:: Your objective ::
Print the part of the items that opens with the line containing "genus: Pogonias" and closes with the line containing "scientific name: Haemorhous mexicanus", including both of those lines. Copy each line exactly.

::::

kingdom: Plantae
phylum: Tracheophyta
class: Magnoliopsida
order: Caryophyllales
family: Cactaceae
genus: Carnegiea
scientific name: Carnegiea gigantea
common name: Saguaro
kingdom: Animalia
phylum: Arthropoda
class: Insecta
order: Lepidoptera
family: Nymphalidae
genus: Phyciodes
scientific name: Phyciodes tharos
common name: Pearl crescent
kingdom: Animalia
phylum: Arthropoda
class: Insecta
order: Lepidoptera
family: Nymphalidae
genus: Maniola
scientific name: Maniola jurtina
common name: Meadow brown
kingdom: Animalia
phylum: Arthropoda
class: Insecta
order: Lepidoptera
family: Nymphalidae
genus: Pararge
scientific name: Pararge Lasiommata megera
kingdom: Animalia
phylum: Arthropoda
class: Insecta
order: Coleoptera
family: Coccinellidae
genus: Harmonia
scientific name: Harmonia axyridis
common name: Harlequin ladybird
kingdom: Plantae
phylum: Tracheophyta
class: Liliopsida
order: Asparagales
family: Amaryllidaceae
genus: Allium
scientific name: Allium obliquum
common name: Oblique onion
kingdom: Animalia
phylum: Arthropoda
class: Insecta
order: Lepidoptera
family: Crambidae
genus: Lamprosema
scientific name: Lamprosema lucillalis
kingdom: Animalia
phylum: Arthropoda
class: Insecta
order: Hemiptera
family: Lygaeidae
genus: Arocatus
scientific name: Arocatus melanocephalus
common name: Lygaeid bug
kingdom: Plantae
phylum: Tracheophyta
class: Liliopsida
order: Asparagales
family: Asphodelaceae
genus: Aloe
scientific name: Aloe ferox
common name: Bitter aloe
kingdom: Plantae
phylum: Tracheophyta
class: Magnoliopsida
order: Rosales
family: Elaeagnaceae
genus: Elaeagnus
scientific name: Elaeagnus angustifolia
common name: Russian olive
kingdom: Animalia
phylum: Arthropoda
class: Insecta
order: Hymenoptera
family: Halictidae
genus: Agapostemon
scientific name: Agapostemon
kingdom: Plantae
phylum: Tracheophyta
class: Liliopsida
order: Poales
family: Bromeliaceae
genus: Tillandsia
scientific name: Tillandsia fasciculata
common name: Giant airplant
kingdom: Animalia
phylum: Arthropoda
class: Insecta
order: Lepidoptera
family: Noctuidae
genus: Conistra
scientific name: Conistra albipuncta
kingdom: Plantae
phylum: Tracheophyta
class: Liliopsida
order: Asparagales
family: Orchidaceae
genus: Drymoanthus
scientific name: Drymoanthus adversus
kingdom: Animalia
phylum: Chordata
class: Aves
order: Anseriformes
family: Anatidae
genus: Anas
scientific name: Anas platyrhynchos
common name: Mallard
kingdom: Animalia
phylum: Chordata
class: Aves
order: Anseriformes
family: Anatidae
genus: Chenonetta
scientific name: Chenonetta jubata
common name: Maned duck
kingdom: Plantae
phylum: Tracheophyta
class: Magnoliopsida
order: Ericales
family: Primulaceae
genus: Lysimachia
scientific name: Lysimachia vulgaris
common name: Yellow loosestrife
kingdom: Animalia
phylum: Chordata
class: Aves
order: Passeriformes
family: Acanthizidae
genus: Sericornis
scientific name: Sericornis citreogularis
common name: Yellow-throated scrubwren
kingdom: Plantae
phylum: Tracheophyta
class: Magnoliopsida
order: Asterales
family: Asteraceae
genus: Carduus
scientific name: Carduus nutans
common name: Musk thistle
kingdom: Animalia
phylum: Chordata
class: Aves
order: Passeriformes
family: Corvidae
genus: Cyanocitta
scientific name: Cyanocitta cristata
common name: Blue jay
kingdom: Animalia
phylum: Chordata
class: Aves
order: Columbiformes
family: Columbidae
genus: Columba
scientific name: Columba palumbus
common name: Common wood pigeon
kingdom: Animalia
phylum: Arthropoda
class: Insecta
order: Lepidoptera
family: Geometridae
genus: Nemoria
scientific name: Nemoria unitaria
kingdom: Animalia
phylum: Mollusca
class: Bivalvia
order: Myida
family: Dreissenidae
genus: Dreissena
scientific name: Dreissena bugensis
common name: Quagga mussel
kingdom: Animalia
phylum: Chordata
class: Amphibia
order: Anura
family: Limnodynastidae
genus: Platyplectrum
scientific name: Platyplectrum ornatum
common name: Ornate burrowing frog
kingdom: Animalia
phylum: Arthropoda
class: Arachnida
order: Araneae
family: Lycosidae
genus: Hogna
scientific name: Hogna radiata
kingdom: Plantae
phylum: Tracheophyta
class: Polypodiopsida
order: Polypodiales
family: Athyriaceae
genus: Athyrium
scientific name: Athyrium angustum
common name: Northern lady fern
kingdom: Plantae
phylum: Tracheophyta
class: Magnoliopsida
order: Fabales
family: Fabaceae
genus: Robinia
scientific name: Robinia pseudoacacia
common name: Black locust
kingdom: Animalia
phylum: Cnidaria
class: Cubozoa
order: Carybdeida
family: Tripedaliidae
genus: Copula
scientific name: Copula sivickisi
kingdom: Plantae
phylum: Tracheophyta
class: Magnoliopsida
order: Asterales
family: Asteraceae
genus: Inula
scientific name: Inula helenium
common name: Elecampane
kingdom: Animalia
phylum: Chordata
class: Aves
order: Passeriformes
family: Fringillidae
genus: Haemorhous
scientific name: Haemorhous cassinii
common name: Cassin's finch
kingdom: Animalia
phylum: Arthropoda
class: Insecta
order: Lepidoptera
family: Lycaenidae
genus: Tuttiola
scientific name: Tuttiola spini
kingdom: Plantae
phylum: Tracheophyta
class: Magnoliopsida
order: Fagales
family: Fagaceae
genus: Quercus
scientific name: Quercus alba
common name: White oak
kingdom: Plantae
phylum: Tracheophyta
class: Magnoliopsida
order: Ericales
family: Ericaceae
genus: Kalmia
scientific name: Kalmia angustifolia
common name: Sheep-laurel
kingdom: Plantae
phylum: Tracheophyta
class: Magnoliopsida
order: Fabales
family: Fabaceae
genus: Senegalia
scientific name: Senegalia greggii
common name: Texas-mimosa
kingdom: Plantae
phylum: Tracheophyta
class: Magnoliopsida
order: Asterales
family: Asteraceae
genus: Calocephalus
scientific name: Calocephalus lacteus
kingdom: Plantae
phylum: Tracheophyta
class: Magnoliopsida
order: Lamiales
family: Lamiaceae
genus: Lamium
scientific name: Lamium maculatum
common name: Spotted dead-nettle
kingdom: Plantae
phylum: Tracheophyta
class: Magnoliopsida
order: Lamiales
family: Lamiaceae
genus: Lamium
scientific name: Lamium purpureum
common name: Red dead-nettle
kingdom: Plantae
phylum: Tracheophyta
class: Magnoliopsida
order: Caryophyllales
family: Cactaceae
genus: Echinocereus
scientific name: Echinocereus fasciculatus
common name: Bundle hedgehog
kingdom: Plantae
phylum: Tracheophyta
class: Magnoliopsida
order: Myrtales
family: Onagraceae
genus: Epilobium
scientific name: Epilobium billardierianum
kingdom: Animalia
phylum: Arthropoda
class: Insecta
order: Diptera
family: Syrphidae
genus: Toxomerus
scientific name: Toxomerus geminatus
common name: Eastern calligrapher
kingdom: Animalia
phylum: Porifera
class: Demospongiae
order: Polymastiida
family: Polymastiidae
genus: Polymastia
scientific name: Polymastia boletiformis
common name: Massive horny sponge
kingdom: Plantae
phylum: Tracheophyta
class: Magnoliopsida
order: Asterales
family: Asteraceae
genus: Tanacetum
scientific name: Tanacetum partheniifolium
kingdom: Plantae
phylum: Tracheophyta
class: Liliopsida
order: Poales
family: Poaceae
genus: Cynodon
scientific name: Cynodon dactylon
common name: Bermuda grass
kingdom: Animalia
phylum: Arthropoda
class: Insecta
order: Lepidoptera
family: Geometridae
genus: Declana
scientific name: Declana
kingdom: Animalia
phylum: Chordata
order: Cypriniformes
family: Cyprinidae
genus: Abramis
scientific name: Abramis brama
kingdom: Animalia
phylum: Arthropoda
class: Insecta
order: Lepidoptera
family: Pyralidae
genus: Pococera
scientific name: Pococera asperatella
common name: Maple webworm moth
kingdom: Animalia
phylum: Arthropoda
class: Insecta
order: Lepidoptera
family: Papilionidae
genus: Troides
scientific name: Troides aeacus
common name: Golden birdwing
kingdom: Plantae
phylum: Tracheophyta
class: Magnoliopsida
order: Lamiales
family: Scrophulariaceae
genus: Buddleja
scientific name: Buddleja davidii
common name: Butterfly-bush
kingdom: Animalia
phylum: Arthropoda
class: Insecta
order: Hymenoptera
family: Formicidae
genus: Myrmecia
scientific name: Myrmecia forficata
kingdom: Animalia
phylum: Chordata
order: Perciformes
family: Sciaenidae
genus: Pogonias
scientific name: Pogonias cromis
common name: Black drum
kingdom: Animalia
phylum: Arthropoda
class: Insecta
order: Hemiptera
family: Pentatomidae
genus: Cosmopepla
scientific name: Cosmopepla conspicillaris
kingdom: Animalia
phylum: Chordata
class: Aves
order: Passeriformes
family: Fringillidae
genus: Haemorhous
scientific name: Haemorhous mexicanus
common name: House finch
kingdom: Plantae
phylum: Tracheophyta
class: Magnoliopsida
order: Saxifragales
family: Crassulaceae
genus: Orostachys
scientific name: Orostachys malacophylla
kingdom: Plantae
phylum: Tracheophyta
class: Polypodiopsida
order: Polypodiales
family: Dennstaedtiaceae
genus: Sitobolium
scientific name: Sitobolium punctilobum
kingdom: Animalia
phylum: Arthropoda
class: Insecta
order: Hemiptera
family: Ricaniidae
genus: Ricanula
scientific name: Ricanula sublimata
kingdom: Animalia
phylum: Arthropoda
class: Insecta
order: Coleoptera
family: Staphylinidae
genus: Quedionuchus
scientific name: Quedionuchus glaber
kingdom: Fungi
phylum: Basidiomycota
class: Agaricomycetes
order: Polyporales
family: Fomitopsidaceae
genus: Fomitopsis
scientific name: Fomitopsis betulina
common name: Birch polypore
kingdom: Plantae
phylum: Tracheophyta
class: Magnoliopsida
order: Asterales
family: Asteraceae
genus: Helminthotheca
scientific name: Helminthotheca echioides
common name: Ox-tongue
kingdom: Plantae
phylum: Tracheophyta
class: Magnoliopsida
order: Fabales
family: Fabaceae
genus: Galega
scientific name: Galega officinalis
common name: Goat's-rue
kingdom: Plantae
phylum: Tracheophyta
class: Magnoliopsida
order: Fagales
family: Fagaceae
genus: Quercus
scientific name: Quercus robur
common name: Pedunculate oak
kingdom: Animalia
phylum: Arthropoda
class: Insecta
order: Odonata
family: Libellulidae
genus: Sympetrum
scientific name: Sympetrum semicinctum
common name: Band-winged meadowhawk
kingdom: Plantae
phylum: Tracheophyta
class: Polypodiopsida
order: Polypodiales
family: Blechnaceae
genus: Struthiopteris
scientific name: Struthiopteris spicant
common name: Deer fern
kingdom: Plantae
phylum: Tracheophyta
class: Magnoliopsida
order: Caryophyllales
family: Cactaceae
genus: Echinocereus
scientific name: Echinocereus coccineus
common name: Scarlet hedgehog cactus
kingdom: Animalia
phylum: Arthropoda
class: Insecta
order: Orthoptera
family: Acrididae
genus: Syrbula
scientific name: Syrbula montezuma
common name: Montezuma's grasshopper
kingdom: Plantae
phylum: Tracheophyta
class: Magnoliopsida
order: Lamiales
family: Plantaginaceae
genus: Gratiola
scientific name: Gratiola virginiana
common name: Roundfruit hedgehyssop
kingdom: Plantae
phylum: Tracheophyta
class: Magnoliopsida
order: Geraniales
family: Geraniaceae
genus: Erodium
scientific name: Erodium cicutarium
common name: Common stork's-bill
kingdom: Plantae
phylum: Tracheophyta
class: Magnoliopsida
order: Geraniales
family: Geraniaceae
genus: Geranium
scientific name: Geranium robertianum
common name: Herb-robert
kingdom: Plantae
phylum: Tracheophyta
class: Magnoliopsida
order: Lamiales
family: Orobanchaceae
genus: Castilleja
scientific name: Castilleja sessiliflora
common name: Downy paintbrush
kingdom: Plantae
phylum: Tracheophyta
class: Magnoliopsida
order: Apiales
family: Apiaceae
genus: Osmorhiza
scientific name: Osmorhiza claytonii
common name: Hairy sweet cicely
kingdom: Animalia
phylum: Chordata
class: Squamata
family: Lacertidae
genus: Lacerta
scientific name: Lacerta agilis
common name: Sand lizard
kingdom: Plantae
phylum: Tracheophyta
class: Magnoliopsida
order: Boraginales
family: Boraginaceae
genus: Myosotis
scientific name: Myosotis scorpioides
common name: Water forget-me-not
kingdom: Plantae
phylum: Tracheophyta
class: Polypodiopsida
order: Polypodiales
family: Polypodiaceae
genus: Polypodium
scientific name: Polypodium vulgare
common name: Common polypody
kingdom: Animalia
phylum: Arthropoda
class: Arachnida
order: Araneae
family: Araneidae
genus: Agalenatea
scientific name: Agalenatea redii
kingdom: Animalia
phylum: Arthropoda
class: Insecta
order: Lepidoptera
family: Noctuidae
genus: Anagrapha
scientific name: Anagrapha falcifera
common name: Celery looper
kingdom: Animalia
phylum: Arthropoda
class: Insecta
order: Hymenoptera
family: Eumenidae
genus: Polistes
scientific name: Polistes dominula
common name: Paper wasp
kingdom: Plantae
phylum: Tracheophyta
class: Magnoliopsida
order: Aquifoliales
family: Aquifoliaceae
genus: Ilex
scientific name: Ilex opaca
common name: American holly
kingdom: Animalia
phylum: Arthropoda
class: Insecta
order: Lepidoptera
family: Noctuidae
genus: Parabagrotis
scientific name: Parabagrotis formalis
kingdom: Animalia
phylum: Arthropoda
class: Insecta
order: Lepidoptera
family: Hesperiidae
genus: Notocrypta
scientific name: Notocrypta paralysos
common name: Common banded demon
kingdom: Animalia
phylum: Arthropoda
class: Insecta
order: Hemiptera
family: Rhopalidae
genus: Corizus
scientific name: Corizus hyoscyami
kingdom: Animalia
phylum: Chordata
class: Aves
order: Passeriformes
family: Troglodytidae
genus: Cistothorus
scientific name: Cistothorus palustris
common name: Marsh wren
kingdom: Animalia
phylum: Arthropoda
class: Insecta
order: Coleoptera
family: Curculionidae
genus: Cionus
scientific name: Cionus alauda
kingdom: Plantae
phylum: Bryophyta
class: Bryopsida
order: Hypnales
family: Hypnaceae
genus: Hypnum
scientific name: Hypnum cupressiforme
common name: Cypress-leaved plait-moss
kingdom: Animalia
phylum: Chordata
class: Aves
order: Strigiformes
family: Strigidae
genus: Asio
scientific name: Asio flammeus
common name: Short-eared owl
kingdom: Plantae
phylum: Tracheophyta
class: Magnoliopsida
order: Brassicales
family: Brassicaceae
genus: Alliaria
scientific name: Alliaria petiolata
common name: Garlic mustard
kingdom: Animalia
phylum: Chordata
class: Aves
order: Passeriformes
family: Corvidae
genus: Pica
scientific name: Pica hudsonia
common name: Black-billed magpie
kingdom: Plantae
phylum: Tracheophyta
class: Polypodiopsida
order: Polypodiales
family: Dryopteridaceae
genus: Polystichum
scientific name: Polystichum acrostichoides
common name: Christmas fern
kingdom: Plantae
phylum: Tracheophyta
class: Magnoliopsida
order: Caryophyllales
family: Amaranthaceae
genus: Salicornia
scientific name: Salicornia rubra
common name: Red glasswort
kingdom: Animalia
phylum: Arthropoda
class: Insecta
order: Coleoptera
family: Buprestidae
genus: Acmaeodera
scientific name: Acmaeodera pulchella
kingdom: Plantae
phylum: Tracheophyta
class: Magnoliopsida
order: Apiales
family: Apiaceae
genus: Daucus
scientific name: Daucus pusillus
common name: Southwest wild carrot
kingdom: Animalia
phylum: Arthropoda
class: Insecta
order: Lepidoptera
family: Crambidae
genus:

::::

:: Full solution ::
genus: Pogonias
scientific name: Pogonias cromis
common name: Black drum
kingdom: Animalia
phylum: Arthropoda
class: Insecta
order: Hemiptera
family: Pentatomidae
genus: Cosmopepla
scientific name: Cosmopepla conspicillaris
kingdom: Animalia
phylum: Chordata
class: Aves
order: Passeriformes
family: Fringillidae
genus: Haemorhous
scientific name: Haemorhous mexicanus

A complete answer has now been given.